Dia menerangkan, status nitrous oxide dalam regulasi Indonesia masih masuk kategori sediaan farmasi dan belum tercantum dalam lampiran Undang-Undang Narkotika. Karena itu, perlakuan hukumnya berbeda dengan narkoba yang sudah diatur secara khusus.
"Karena dia masih sediaan farmasi, belum ditingkatkan ke Narkotika, maka dia tetap orang yang menggunakan tidak bisa dikenakan," kata Zulkarnain.
Dalam perkembangan penyidikan, polisi kini mengarahkan fokus kepada jalur distribusi barang tersebut.

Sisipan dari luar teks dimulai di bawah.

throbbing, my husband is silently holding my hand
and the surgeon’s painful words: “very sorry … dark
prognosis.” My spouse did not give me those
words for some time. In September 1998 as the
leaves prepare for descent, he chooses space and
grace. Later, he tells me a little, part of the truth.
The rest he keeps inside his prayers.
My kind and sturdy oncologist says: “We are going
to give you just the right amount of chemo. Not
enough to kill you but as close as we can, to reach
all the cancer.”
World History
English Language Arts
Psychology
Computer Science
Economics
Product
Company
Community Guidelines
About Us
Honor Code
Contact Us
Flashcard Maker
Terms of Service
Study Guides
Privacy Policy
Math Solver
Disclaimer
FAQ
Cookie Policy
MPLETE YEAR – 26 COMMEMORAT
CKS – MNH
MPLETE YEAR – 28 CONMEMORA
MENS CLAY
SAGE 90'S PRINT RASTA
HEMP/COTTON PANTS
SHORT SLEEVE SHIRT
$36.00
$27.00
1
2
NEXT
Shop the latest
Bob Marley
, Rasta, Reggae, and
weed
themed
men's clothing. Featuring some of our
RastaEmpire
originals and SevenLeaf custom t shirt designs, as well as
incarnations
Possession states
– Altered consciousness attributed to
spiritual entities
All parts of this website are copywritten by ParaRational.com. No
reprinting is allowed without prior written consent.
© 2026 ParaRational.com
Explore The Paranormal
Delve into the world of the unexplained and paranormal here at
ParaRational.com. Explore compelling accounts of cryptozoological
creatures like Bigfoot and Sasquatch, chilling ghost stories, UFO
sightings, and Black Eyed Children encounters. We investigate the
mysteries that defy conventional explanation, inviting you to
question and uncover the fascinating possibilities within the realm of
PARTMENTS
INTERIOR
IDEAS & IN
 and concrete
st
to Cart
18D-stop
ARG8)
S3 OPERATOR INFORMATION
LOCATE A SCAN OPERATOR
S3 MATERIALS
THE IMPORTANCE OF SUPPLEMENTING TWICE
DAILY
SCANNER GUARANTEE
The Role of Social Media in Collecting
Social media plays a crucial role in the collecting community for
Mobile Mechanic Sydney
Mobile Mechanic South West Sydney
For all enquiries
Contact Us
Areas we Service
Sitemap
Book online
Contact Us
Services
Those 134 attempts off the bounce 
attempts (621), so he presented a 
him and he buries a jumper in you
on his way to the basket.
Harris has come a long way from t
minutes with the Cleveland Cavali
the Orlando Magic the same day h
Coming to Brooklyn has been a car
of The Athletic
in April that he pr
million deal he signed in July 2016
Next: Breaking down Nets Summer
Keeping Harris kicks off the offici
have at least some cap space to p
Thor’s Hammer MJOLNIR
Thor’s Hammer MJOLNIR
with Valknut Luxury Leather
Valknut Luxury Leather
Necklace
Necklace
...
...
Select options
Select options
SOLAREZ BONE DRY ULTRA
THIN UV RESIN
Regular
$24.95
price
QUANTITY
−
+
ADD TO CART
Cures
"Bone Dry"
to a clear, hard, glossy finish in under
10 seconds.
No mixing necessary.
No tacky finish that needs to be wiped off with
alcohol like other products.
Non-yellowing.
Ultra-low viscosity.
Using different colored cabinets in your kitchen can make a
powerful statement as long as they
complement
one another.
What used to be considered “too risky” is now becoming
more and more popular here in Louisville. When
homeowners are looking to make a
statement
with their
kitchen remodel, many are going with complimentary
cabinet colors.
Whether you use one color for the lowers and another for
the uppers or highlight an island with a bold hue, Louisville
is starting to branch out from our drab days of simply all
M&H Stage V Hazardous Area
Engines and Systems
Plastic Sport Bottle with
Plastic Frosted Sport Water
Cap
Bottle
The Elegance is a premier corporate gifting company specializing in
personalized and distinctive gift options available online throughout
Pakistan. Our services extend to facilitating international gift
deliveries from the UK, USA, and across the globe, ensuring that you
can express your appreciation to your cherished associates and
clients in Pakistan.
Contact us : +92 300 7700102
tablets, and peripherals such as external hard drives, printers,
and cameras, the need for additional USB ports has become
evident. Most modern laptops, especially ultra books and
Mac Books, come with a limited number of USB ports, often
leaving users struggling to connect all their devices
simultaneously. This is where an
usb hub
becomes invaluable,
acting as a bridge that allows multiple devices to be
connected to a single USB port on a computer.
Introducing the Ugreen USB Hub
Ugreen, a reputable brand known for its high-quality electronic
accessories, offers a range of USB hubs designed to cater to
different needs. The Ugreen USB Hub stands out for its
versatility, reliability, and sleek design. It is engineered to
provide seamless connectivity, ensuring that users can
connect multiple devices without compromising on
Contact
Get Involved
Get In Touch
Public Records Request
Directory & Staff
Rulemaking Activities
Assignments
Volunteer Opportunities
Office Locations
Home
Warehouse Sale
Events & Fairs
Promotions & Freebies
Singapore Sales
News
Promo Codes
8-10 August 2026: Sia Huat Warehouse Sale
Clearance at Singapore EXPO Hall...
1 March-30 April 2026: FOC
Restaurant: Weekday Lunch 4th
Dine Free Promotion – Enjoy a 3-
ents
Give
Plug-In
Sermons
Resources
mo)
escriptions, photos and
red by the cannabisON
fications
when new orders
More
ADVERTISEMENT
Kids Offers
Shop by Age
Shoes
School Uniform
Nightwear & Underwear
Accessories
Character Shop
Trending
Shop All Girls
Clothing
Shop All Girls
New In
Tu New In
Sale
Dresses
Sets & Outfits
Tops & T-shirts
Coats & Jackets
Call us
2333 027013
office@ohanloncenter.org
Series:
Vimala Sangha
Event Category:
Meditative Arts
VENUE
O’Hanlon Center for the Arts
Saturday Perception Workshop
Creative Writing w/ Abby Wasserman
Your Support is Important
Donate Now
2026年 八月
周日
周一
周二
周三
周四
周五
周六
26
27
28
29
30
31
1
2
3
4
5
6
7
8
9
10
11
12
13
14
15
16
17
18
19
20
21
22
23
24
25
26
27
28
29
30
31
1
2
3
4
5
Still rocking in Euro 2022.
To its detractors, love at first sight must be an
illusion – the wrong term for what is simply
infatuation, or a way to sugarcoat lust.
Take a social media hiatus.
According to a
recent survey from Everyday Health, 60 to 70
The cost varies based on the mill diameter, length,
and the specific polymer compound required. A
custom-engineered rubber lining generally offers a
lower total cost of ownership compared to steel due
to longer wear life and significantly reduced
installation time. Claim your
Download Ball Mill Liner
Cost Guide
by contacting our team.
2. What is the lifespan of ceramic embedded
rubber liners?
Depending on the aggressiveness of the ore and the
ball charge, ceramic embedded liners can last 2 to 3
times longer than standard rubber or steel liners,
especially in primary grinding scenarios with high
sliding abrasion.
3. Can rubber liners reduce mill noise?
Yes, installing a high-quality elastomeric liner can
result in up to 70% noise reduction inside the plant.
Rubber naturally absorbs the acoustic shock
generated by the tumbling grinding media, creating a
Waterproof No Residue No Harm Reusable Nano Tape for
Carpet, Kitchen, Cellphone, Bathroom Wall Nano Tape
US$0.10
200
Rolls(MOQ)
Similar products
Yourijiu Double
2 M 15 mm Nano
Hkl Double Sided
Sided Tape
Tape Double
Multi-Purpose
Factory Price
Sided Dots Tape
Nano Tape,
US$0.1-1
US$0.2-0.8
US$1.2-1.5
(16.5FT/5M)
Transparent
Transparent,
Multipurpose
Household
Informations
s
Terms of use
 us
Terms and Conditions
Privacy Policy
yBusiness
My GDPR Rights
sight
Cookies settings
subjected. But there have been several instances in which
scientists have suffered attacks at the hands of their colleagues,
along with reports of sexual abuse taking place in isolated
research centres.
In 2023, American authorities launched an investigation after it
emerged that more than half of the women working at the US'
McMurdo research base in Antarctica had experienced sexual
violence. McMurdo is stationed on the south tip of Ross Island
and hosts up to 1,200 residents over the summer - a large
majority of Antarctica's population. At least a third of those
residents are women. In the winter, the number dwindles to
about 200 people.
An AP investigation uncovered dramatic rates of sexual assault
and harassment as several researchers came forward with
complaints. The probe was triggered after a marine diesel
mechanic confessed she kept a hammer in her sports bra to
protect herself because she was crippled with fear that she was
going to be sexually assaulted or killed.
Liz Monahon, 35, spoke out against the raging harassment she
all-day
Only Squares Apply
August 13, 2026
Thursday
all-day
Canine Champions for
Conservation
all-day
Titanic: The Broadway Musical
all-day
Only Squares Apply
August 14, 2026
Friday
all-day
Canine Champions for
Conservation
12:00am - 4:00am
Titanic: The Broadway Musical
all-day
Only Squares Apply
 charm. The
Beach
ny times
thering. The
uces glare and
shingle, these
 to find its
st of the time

Sejumlah pihak yang diduga terkait dalam rantai pasokan tengah diperiksa, termasuk perusahaan pemasok berinisial PT 3S.
Penyidik mendalami kemungkinan adanya penyalahgunaan distribusi produk yang seharusnya digunakan sesuai peruntukannya sebagai bahan tambahan pangan.
Sementara itu, nama YouTuber RA yang sempat ikut terseret dalam pemberitaan dipastikan belum memiliki keterkaitan hukum dengan kasus tersebut. Polisi menegaskan bahwa hingga saat ini RA hanya diketahui sebagai atasan dari CD dan tidak masuk dalam lingkup pihak yang sedang diperiksa.
"Belum ada kaitan ya, cuma dia bekerja sebagai asisten (RA)," tegas Zulkarnain.